There are three kinds of constraint right now:

  1. Discrete choice e.g. maps to a checklist or similar UX

  2. Half-open or closed intervals, e.g. maps to a slider or similar UX

  3. Substring search, e.g. maps to a search box UX

  4. Match any record with value (not-null).

Conceptually, this should correspond to three possible syntactic forms:

{"choices": [ value, ... ]}
{"ranges": [ {"min": lower, "max": upper}, ...]}
{"search": [ "box content" ]}
{"not_null": true}

A half-open range might be {"min" lower} or {"max": upper}. By default both min and max are inclusive. To use exclusive ranges you can use min_exclusive:true or max_exclusive: true.

Extra properties

In this section we will go over the properties that can be used to customize the displayed facets.

entity v.s. scalar facet

If the facet can be treated as entity (the column that is being used for facet is key of the table), setting entity attribute to false will force the facet to show scalar mode.

"entity": false

markdown_name

To change the default displayname of facets, markdown_name can be used.

"markdown_name": "**new name**"

comment

The tooltip to be used in place of the default heuristics for the facet. Set this to false if you don’t want any tooltip.

open

Using open you can force the facet to open by default.

"open": true

ux_mode

If a multi-modal facet control UX is available, it will specify the default UX mode that should be used (If ux_mode is defined, the other type of constraint will not be displayed even if you have defined it in the annotation). The available options are

  • choices: for a list of selectable values.

  • ranges: for providing a range input.

  • check_presence: Will present only two options to the users, “null” and “not-null”.

Notes:

  • If the facet definition already has preselected constraints that don’t match the given ux_mode, the ux_mode will be ignored, For example:

    • {"source": "id", "choices": ["1"], "ux_mode": "ranges"} will display a choice picker.

    • {"source": "id", "choices": ["1"], "ux_mode": "check_presence"} will display a choice picker.

    • {"source": "id", "choices": [null], "ux_mode": "check_presence"} will honor the check_presence since null is a valid value for this mode.

  • If ux_mode is unavailable or invalid, the following are the heuristics for deriving its value (the first applicable rule):

    • As we mentioned we first check for the preselected constraint. If there are any, we will honor them.

    • If it’s in entity mode, choices will be used.

    • choices will be used if the end column is not-null, part of a unique key constraint, and a variant of serial or int type.

-.-.-

Written instruction 1 =
Copy the dataset entries from the line containing "genus: Coprinus" through the last entry, both ends included, and leave out the pictures.

Dataset entries
-.-.-

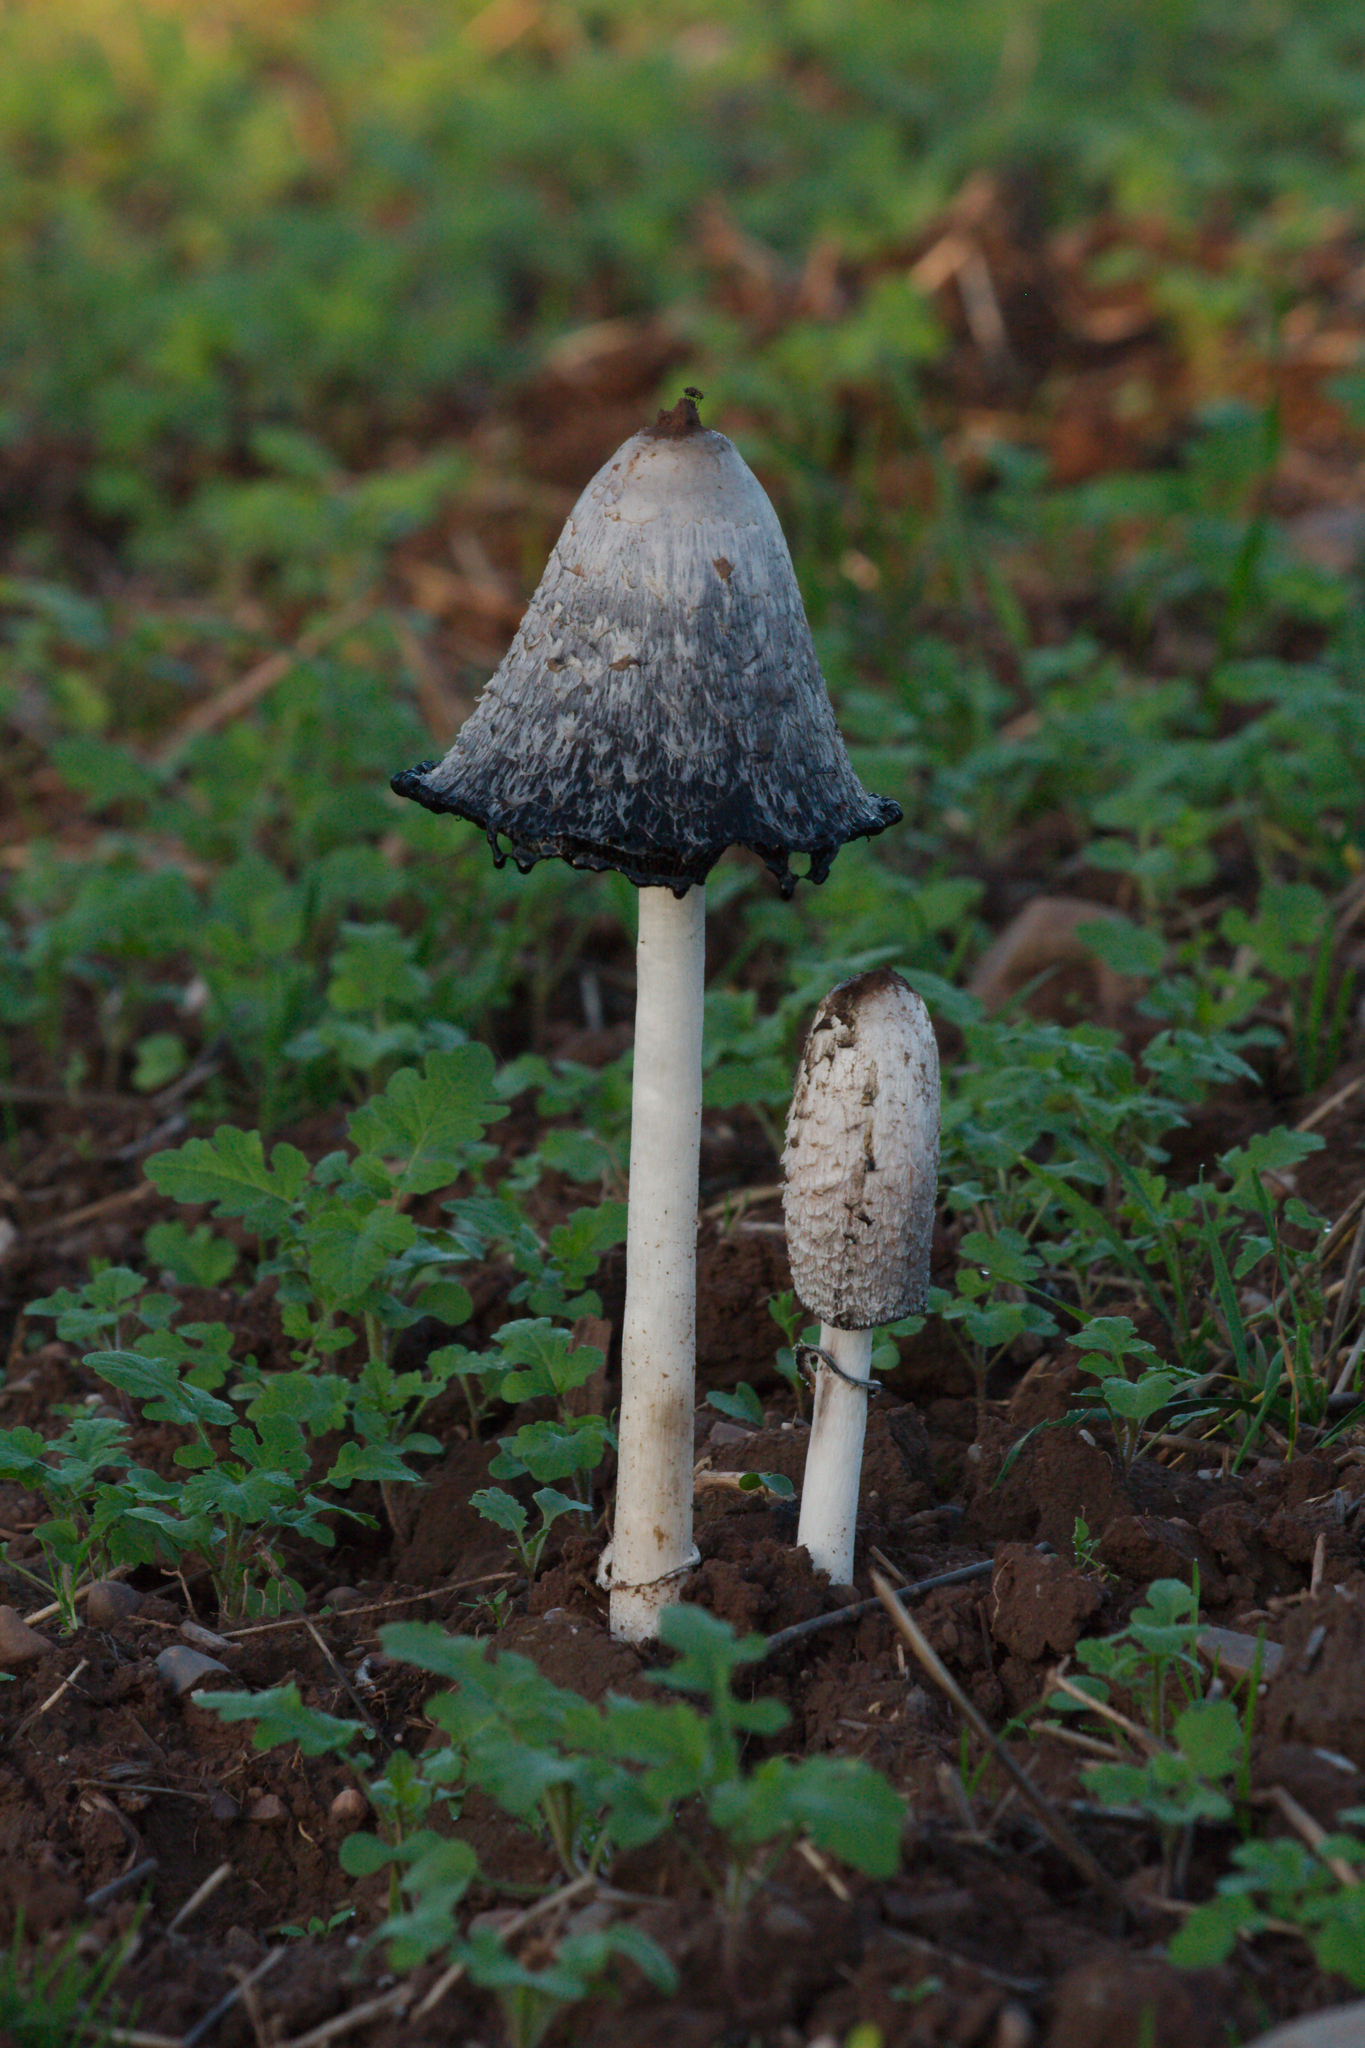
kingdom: Fungi
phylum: Basidiomycota
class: Agaricomycetes
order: Agaricales
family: Agaricaceae
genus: Coprinus
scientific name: Coprinus comatus
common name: Lawyer's wig
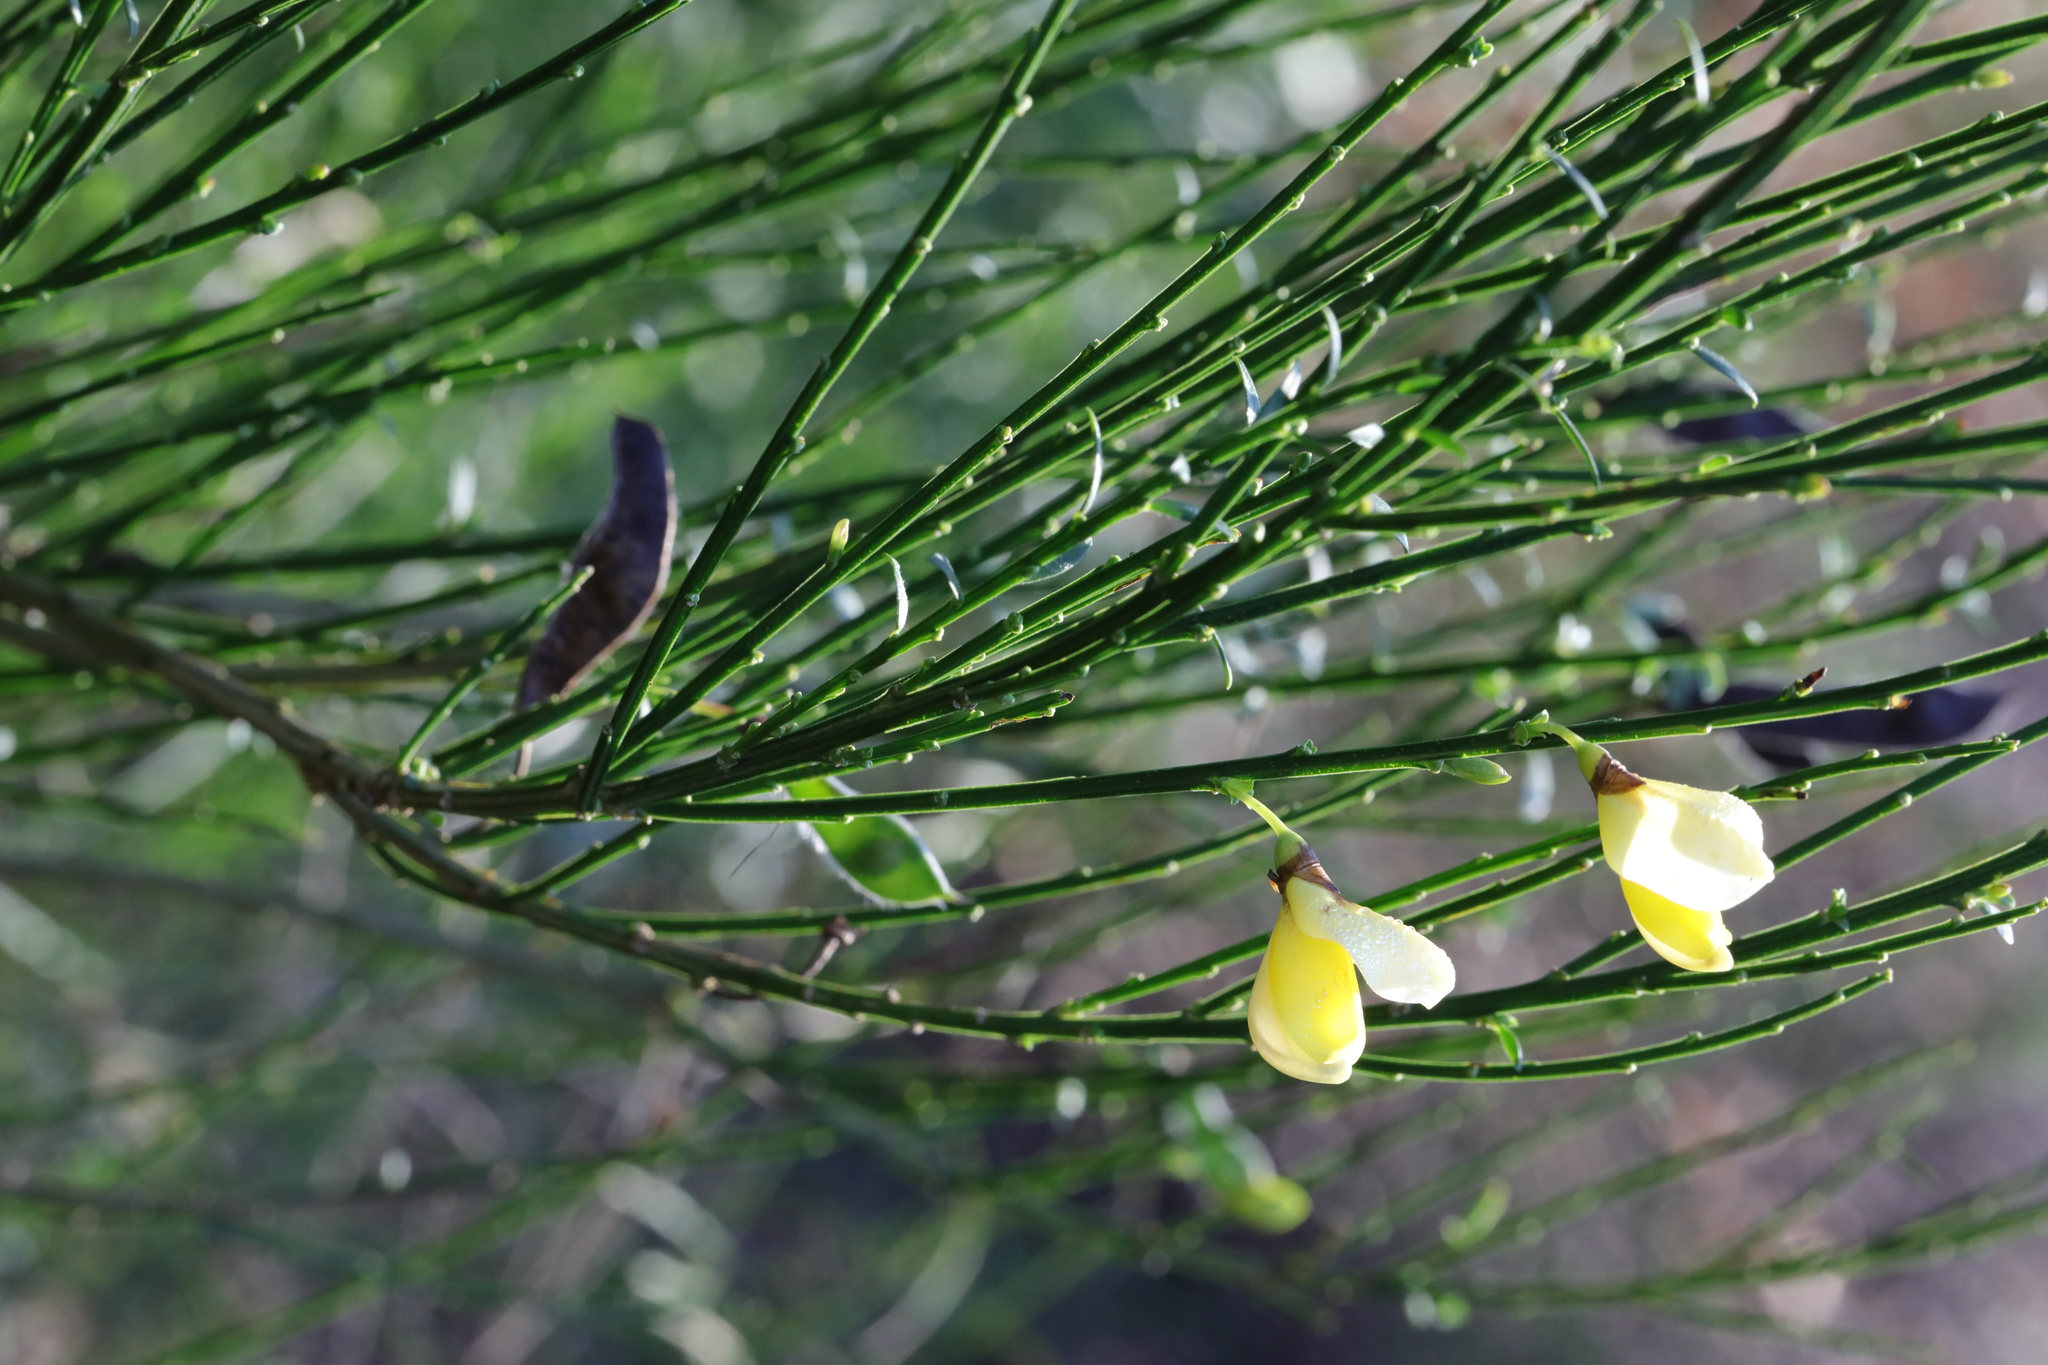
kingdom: Plantae
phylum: Tracheophyta
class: Magnoliopsida
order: Fabales
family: Fabaceae
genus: Cytisus
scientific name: Cytisus scoparius
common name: Scotch broom
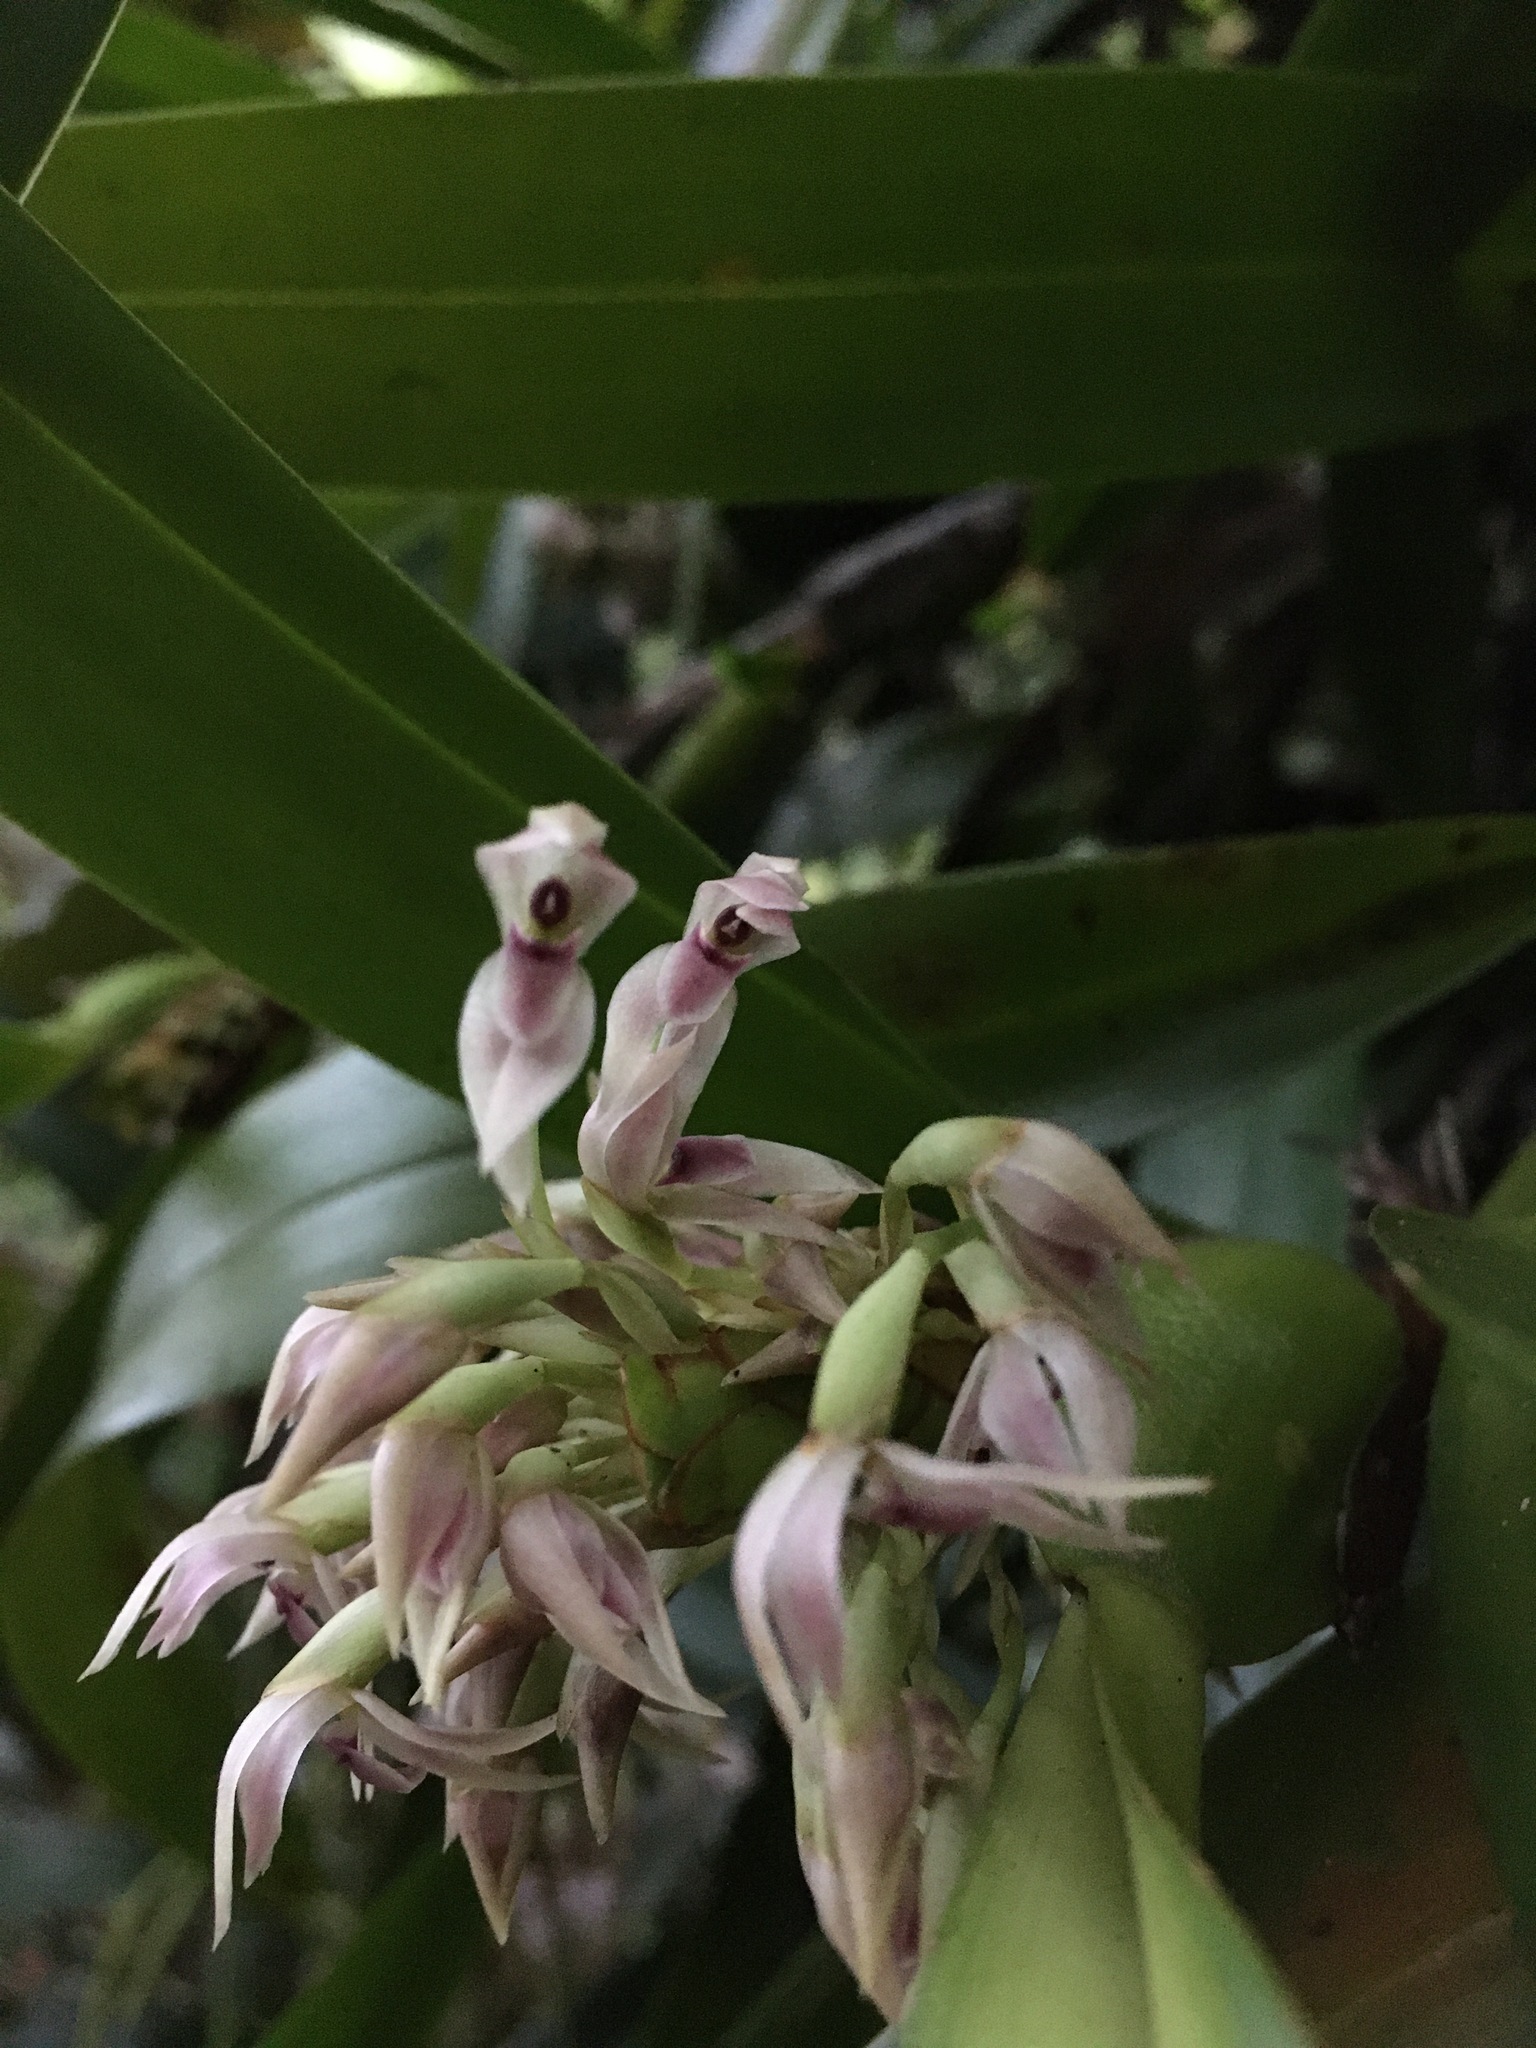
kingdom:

-.-.-

Written instruction 2 =
Continue the facet documentation from where it stops.

Task answer 1 =
genus: Coprinus
scientific name: Coprinus comatus
common name: Lawyer's wig
kingdom: Plantae
phylum: Tracheophyta
class: Magnoliopsida
order: Fabales
family: Fabaceae
genus: Cytisus
scientific name: Cytisus scoparius
common name: Scotch broom
kingdom:

Task answer 2 =
    • ranges will be used if the end column’s type is a variant of serial, int, float, date, timestamp, or timestamptz.

    • Otherwise, choices will be used.

hide_null_choice/hide_not_null_choice

If applicable we are going to show “null” and “not-null” options on the facet panel. Setting any of these variables to true, will hide its respective option.

Default heuristics

If these properties are missing, we’re going to use our internal heuristics for condiotionally hiding or showing these options. Before going through the heuristics, it’s good to know the following:

  • null filter could mean any of the following:

    • Scalar value being null. In terms of ermrest, a simple col::null:: query

    • No value exists in the given path (checking presence of a value in the path). In terms of ermrest, we have to construct an outer join. To increase the performance we’re using right outer join, but because of ermrest limitation, we cannot have more than two right outer joins and therefore two such null checks cannot co-exist.

    Since we’re not going to show two different options for these two meanings, we have to make sure to offer “null” option when only one of these two meanings would apply.

  • There are some cases when the null is not even possible based on the model. So we shouldn’t offer this option.

  • Due to ermrest and our parse limitations, facets with filter cannot support “null” option.

  • There are two special cases that ermrest might return a null value for a not-null column:

    1. When user right is null and therefore it’s row-based.

    2. When user is looking at a snapshot of old catalog and data might be missing.

    But we decided to ignore these two cases as these null values are not the general intended usecase. For more information please refer to this issue.

Therefore, the following is the logic for hiding or showing the “null” option (first applicaple rule will be used):

  1. If it’s a local column, we’re going to show the option if the column is nullable and hide it if it’s not-null.

  2. If it’s an all-outbound path where all the columns in the path are not-null, 2.1. If the end column is nullable, we’re allowing “null” option as null value only means scalar value being null. 2.2. If the end column is not-null, we’re hiding the “null” option as null value is not possible.

  3. For any other paths, if the end column is nullable, “null” option could mean both scalar and path. So we’re not allowing it.

  4. Facets with only one hop where the column used in foreignkey is the same column for faceting. In this case, we can completely ignore the foreignkey path and just do a value check on main table. so return false.

  5. any other cases (facet with arbiarty path), 4.1. if other facets have “null” filter, hide “null” option as we cannot support multiple right outer joins. 4.2. otherwise show it.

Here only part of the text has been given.